Was nervt dich an der Community am meisten?

Tobi: … Die Ellenbogengesellschaft. Manchmal habe ich das Gefühl, dass sich untereinander nur wenig gegönnt wird und Tätowierer oft nicht gut übereinander reden. Ich wünsche mir mehr Respekt – sowohl füreinander, als auch gegenüber der einzelnen, individuellen Stile. Mir muss nicht alles gefallen und ich muss auch nicht jeden mögen. Aber ich denke, man kann sich doch trotzdem akzeptieren, auch wenn man sich nicht versteht.

Was war dein erstes Tattoo?

Tobi: Drei Sterne, die gibt es aber leider nicht mehr. Mein ganzer Unterarm bestand aus Sternen, Flammen, einer Billiardkugel – das war auch alles nicht schlecht, aber wirklich zu mir gepasst hat es nicht, deswegen ist daraus ein schwarzer Kritzelkratze-Sleeve geworden.

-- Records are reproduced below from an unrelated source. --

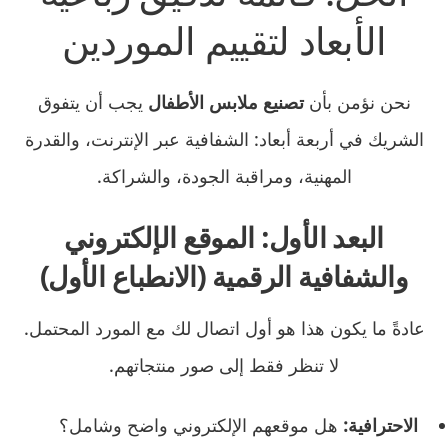
الأبعاد لتقييم الموردين
نحن نؤمن بأن
تصنيع ملابس الأطفال
يجب أن يتفوق
الشريك في أربعة أبعاد: الشفافية عبر الإنترنت، والقدرة
المهنية، ومراقبة الجودة، والشراكة.
البعد الأول: الموقع الإلكتروني
والشفافية الرقمية (الانطباع الأول)
عادةً ما يكون هذا هو أول اتصال لك مع المورد المحتمل.
لا تنظر فقط إلى صور منتجاتهم.
الاحترافية:
هل موقعهم الإلكتروني واضح وشامل؟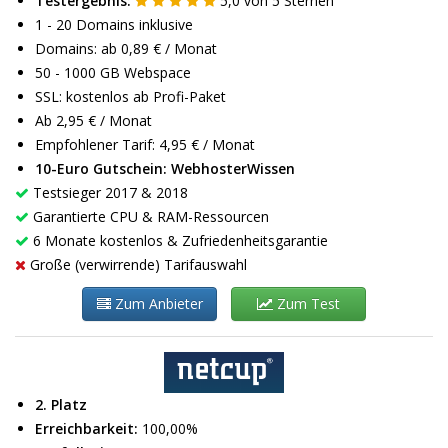
Testergebnis:
5,0
von
5
Sternen
1 - 20 Domains inklusive
Domains: ab 0,89 € / Monat
50 - 1000 GB Webspace
SSL: kostenlos ab Profi-Paket
Ab 2,95 € / Monat
Empfohlener Tarif: 4,95 € / Monat
10-Euro Gutschein: WebhosterWissen
Testsieger 2017 & 2018
Garantierte CPU & RAM-Ressourcen
6 Monate kostenlos & Zufriedenheitsgarantie
Große (verwirrende) Tarifauswahl
Zum Anbieter
Zum Test
2. Platz
Erreichbarkeit:
100,00%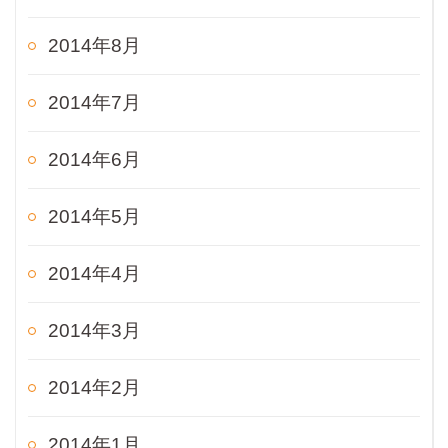
2014年8月
2014年7月
2014年6月
2014年5月
2014年4月
2014年3月
2014年2月
2014年1月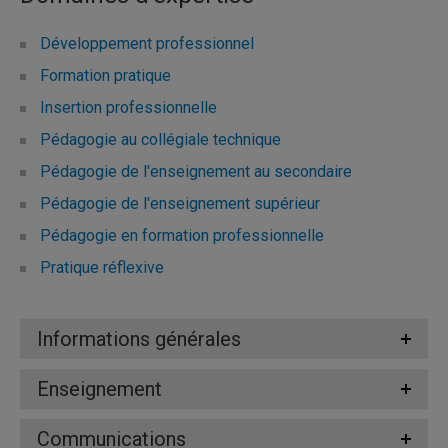
Développement professionnel
Formation pratique
Insertion professionnelle
Pédagogie au collégiale technique
Pédagogie de l'enseignement au secondaire
Pédagogie de l'enseignement supérieur
Pédagogie en formation professionnelle
Pratique réflexive
Informations générales
Enseignement
Communications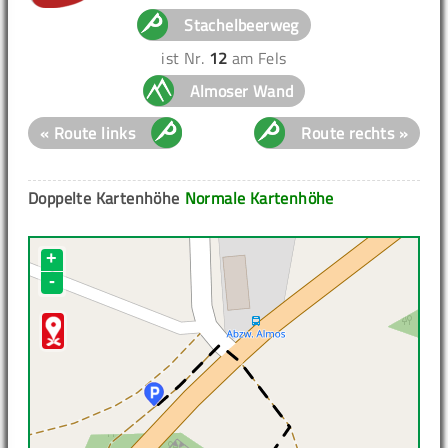
Stachelbeerweg
ist Nr.
12
am Fels
Almoser Wand
« Route links
Route rechts »
Doppelte Kartenhöhe
Normale Kartenhöhe
+
-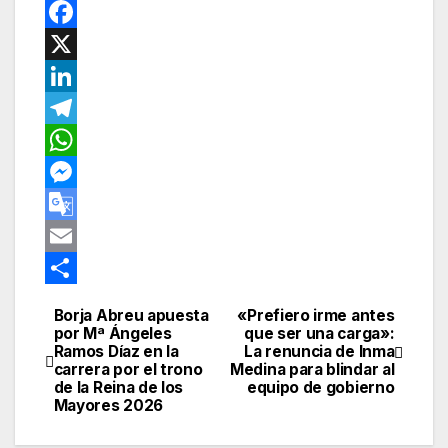
P
i
F
n
a
X
t
c
L
e
e
i
T
r
b
n
e
W
e
o
k
l
h
M
s
o
e
e
a
e
G
t
k
d
g
t
s
o
E
I
r
s
s
o
m
C
Borja Abreu apuesta
«Prefiero irme antes
Navegación
n
a
A
e
g
a
o
por Mª Ángeles
que ser una carga»:
Ramos Díaz en la
La renuncia de Inma
de
m
p
n
l
i
m
carrera por el trono
Medina para blindar al
de la Reina de los
equipo de gobierno
p
g
e
l
p
entradas
Mayores 2026
e
T
a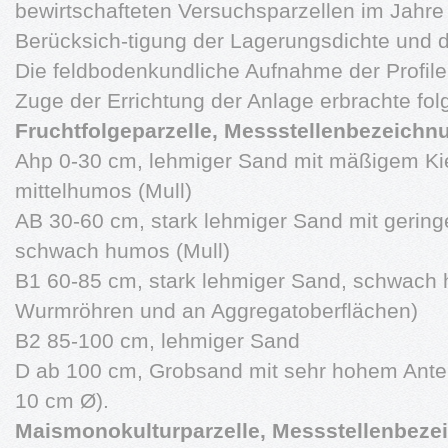
bewirtschafteten Versuchsparzellen im Jahre 
Berücksich-tigung der Lagerungsdichte und de
Die feldbodenkundliche Aufnahme der Profile
Zuge der Errichtung der Anlage erbrachte fo
Fruchtfolgeparzelle, Messstellenbezeichnu
Ahp 0-30 cm, lehmiger Sand mit mäßigem Kie
mittelhumos (Mull)
AB 30-60 cm, stark lehmiger Sand mit gering
schwach humos (Mull)
B1 60-85 cm, stark lehmiger Sand, schwach
Wurmröhren und an Aggregatoberflächen)
B2 85-100 cm, lehmiger Sand
D ab 100 cm, Grobsand mit sehr hohem Anteil
10 cm Ø).
Maismonokulturparzelle, Messstellenbeze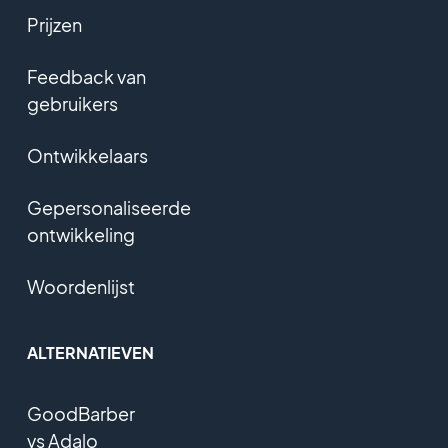
Prijzen
Feedback van
gebruikers
Ontwikkelaars
Gepersonaliseerde
ontwikkeling
Woordenlijst
ALTERNATIEVEN
GoodBarber
vs Adalo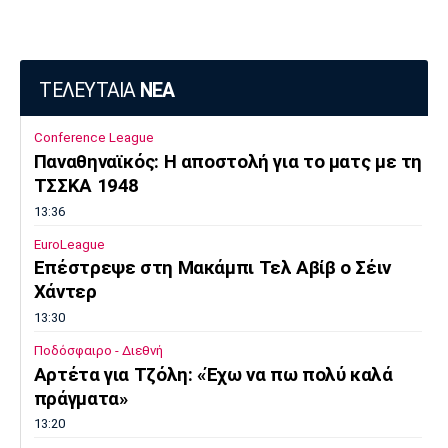
ΤΕΛΕΥΤΑΙΑ
ΝΕΑ
Conference League
Παναθηναϊκός: Η αποστολή για το ματς με τη
ΤΣΣΚΑ 1948
13:36
EuroLeague
Επέστρεψε στη Μακάμπι Τελ Αβίβ ο Σέιν
Χάντερ
13:30
Ποδόσφαιρο - Διεθνή
Αρτέτα για Τζόλη: «Έχω να πω πολύ καλά
πράγματα»
13:20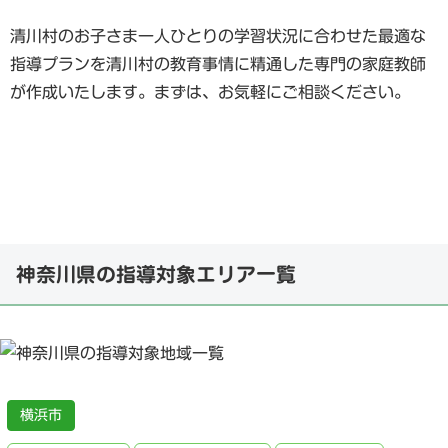
清川村のお子さま一人ひとりの学習状況に合わせた最適な
指導プランを清川村の教育事情に精通した専門の家庭教師
が作成いたします。まずは、お気軽にご相談ください。
神奈川県の指導対象エリア一覧
横浜市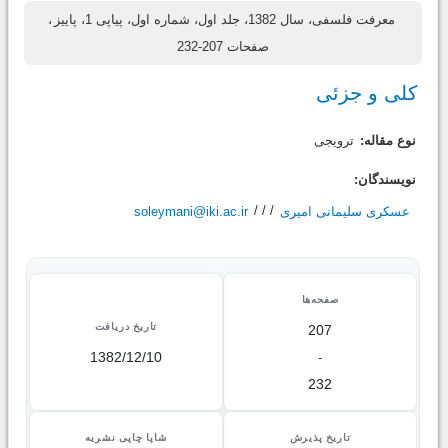
معرفت فلسفی، سال 1382، جلد اول، شماره اول، پیاپی 1، پاییز
،
صفحات 207-232
کلی و جزئی
نوع مقاله:
ترویجی
نویسندگان:
عسکری سلیمانی امیری
/ / /
soleymani@iki.ac.ir
صفحه‌ها
تاریخ دریافت
207
1382/12/10
-
232
تاریخ پذیرش
شاپا چاپی نشریه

Und wie sah das erste Tattoo aus, das du gestochen hast?

Tobi: Ich kann nicht versprechen, dass es mein erstes war, aber eines meiner ersten Tattoos! Das hat meine Frau. :)

Wo findest du Inspiration?

Tobi: Mich inspirieren meine Kunden, Filme und Bilder. Und ab und an werde ich auch einfach inspiriert, wenn ich ein Bierchen trinke.

Was ist das Härteste an deinem Job?

Tobi: Für mich ist es immer hart, wenn jemand ohne vorher abzusagen nicht zu seinem Termin erscheint ... Aber das kommt zum Glück nur sehr, sehr selten vor – denn ich habe wirklich supertolle und liebe Kunden.

Welchen Rat würdest du Leuten geben, die sich das erste Mal tätowieren lassen?

Tobi: Lasst euch etwas Fröhliches stechen, das eine lebensbejahende Aussage hat!

Was steht noch auf deiner Bucket-List?

Tobi: Hoffentlich mein ganzes Leben lang weiter zu tätowieren. Und die ganze Welt gesehen zu haben.

Diesen Kollegen gebe ich Props:

Tobi: @marcoschmidgunst und @berndmuss, denn durch ihn habe ich wieder angefangen zu tätowieren.